President Donald Trump’s critics said the approval of even a single vaccine by the end of 2020 would be a miracle, but Operation Warp Speed delivered two jabs with a third on the way — in good part because Team Trump sat on the bureaucrats to prevent such deadly foolishness.
But Biden has other priorities; he couldn’t even be bothered to try undoing the damage from the J&J pause. The day it was announced, April 13, he gave two public addresses: one at a congressional tribute to a slain Capitol Police officer and one in the Oval Office before his meeting with Congressional Black Caucus members — on a favorite subject, “equity.”

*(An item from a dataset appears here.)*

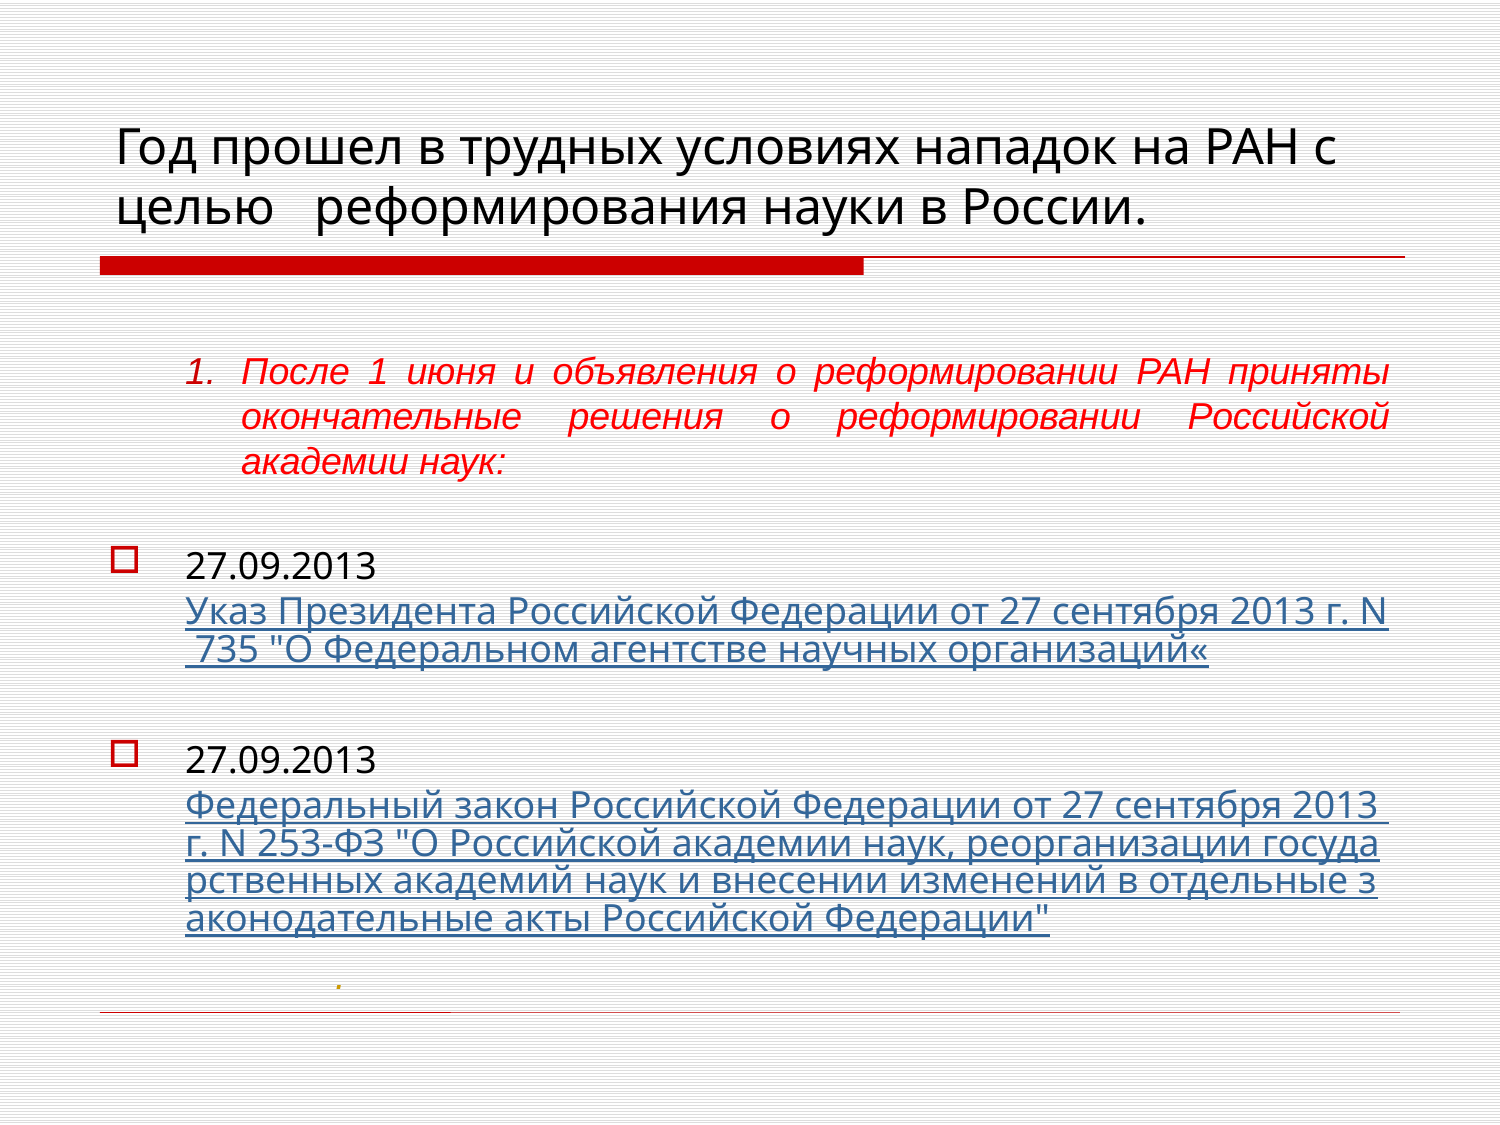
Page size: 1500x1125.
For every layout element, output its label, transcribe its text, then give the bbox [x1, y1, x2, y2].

list После 1 июня и объявления о реформировании РАН приняты окончательные решения о реформировании Российской академии наук: 27.09.2013 Указ Президента Российской Федерации от 27 сентября 2013 г. N 735 "О Федеральном агентстве научных организаций« 27.09.2013 Федеральный закон Российской Федерации от 27 сентября 2013 г. N 253-ФЗ "О Российской академии наук, реорганизации государственных академий наук и внесении изменений в отдельные законодательные акты Российской Федерации" . [92, 287, 1406, 988]
title Год прошел в трудных условиях нападок на РАН с целью реформирования науки в России. [100, 42, 1413, 243]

“When we took office,” he said, “I signed the executive order — every single aspect of our government, including every agency, has, as a primary focus, dealing with equity. Not a joke.”
During his campaign, Biden said his top priority would be the COVID crisis. Instead, it’s turned out to be a dangerous game of trying to institute equality of outcome.
Heck, if he really cared about equity, he’d focus on boosting confidence in and distribution of the vaccines — African Americans have been getting jabbed at far lower rates than whites.
After Biden’s remarks, a reporter asked him about the J&J pause — giving him a chance to show leadership and calm the nation’s nerves over the vax.
That’s what UK Prime Minister Boris Johnson did when the European Union panicked over a similar blood-clot issue with AstraZeneca’s vaccine, urging all to heed the advice of the UK regulator, which rightly said the shot’s benefits far outweighed the risks. “The best thing of all is to vaccinate our population, get everybody out getting the jab, that’s the key thing, and that’s what I would advocate, number one,” he declared.
In grim contrast, Biden punted: “My message to the American people on the vaccine is — I told you all: I made sure we have 600 million doses of the MR — not of either Johnson & Johnson and/or AstraZeneca. So there’s enough vaccine that is basically 100 percent unquestionable for every single, solitary American.”
The nation’s top leader actually suggested one of the FDA-approved vaccines was “questionable.” No wonder confidence in all the shots has dropped.
But Biden fails on a larger scale, with behavior that says, “This crisis will last forever.”
Why? Well, a forever crisis justifies his bid to expand government permanently and lock in Democratic dominance. Sadly, that seems to matter more to this president than the health of the nation.